*EXTRACT TO READ:*
Christians Go Back to Kindergarten (164)

This is the third of the three-episode series where Gregg offers his views on the Whitehorse Inn podcast, “Do all paths lead to God?”  Specifically, Gregg is replying to the claim that this podcast is an example of how Christians “engage well” with outsiders—how they engage thoughtfully, on point, and respectfully with non-Christians and interact with non-Christian views from the perspective of (and on the terms of) non-Christians.

In this episode Gregg bring together a number of arguments that respond point-for-point to the Whitehorse Inn podcasters main perspectives.  Gregg summarizes his views by explaining that he perceives at least three basic flaws in the approach taken by the Whitehorse podcasters, and that these flaws are “fatal” because they undermine the Christian message that the podcasters desire to communicate and disenfranchise non-Christians, the audience to whom the podcasters seek to communicate this message.

The first flaw is that their presentation of the Christian message overvalues the Bible (and the importance of biblical truth) and both undervalues experience (and the importance of love), and further overemphasizes its uniqueness while de-emphasizing its shared nature.  The second flaw is that the podcasters unjustifiably detach truth claims from their corresponding truth values, to the point that they appear to view Christian truth claims as comprising their own truth values, as if such a thing were possible.  The third flaw is that the podcasters take an unnecessarily polarized view of human capacities resulting in an overly limited view of typical human capability (particularly of human sense perception, imagination, emotion, memory, interpretation, etc.), believing that typical human perspectives are purely subjective (and therefore of no or low value) while those of biblical authors and persons are fully objective (and so of full or high value).

Gregg believes these three flaws to be related by the fact that they all represent overstating (or prioritizing) certain notions to the detriment of others, when in fact both are not only interrelated but necessary (and so require proper integration and equal “weight”).  All of the above are also informed by a philosophical perspective that overly simplifies how we know things and is overly optimistic about how fully we can access the things that we try to know.

Concerning how the podcasters under-emphasize and devalue experience, Gregg explains that Christians need to understand not only how others view the world but why they view it as they do.  Specifically, Gregg argues that , in a post-holocaust, post-Rwanda, post-modern world we cannot proceed like, for instance, Paul did on Mars Hill (in Acts 17).  Paul was communicating with a population who were almost entirely ignorant of Jesus and the message of Christianity.  Further, he was communicating to a culture that was far more open than ours and one that was fundamentally different.  And the main difference is that Paul was dealing with a culture of belief were scepticism was present but not overwhelming, whereas we are now dealing with a nearly overwhelming culture of suspicion (and even apathy) where belief is rare.

Data excerpts:
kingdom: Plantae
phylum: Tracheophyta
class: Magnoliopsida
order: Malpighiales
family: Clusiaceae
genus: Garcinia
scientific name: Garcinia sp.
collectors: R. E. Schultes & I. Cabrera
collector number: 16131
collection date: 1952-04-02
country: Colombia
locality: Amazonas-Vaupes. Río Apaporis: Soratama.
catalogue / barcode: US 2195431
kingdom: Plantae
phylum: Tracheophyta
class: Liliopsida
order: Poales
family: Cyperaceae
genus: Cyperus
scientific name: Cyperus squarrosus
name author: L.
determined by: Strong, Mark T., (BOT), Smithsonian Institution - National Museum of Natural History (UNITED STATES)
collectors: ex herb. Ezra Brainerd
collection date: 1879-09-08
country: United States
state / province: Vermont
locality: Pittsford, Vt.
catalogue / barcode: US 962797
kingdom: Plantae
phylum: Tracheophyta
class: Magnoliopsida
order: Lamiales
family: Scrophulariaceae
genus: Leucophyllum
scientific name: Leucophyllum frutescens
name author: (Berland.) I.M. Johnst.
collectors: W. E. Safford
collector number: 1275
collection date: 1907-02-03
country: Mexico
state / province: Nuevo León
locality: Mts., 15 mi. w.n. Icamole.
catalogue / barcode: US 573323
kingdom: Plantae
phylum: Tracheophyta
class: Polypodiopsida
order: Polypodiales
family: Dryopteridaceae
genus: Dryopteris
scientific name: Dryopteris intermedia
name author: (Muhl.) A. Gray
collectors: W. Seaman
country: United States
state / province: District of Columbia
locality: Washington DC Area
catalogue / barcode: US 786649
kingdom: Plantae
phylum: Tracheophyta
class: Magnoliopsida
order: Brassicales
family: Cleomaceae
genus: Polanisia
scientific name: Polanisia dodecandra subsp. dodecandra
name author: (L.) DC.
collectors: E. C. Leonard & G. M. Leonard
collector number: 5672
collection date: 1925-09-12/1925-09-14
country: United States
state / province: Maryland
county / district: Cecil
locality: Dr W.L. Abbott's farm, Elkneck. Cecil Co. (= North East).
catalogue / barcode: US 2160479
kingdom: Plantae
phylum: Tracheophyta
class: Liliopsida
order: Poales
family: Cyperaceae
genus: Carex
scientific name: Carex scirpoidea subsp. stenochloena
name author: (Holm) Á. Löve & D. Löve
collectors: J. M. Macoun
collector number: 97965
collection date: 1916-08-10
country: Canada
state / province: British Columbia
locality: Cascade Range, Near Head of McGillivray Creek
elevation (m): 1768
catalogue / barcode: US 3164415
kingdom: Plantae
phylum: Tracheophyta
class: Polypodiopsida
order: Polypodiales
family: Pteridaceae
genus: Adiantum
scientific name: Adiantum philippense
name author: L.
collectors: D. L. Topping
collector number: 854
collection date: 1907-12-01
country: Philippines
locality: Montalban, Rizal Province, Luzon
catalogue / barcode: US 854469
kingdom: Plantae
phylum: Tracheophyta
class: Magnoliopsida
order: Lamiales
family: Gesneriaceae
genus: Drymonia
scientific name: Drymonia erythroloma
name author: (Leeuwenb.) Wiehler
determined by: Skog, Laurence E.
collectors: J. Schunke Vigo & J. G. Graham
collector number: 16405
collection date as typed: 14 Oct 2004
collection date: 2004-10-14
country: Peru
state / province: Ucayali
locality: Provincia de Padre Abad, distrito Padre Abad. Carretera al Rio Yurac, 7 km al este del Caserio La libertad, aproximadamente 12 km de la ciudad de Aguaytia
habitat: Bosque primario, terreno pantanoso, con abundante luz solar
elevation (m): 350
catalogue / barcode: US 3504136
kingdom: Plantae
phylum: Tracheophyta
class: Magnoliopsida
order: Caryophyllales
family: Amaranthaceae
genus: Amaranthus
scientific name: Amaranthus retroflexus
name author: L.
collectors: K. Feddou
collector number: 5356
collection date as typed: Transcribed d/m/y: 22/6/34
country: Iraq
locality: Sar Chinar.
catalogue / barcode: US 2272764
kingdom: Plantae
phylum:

*TO-DO LIST:*
A. Using the episode summary, say whether each statement agrees with it by answering yes or no, and quote the words that settle it. (i) The episode is the third in a three-episode series. (ii) Paul on Mars Hill spoke to people who already knew the message of Christianity well. (iii) Gregg holds that the flaws undermine the Christian message the podcasters want to communicate.
B. Answer these questions from the episode summary. (i) What is the title of the Whitehorse Inn podcast that Gregg responds to? (ii) Which chapter of Acts records Paul on Mars Hill? (iii) What kind of culture does the summary say we are now dealing with?
C. Transcribe the episode summary between "Christians Go Back" and "terms of) non-Christians.", inclusive.

*TASK-BY-TASK ANSWERS:*
A.
(i) Yes: "This is the third of the three-episode series"
(ii) No: "Paul was communicating with a population who were almost entirely ignorant of Jesus and the message of Christianity."
(iii) Yes: "they undermine the Christian message that the podcasters desire to communicate"

B.
(i) "Do all paths lead to God?"
(ii) Acts 17
(iii) A nearly overwhelming culture of suspicion (and even apathy) where belief is rare

C.
Christians Go Back to Kindergarten (164)

This is the third of the three-episode series where Gregg offers his views on the Whitehorse Inn podcast, “Do all paths lead to God?”  Specifically, Gregg is replying to the claim that this podcast is an example of how Christians “engage well” with outsiders—how they engage thoughtfully, on point, and respectfully with non-Christians and interact with non-Christian views from the perspective of (and on the terms of) non-Christians.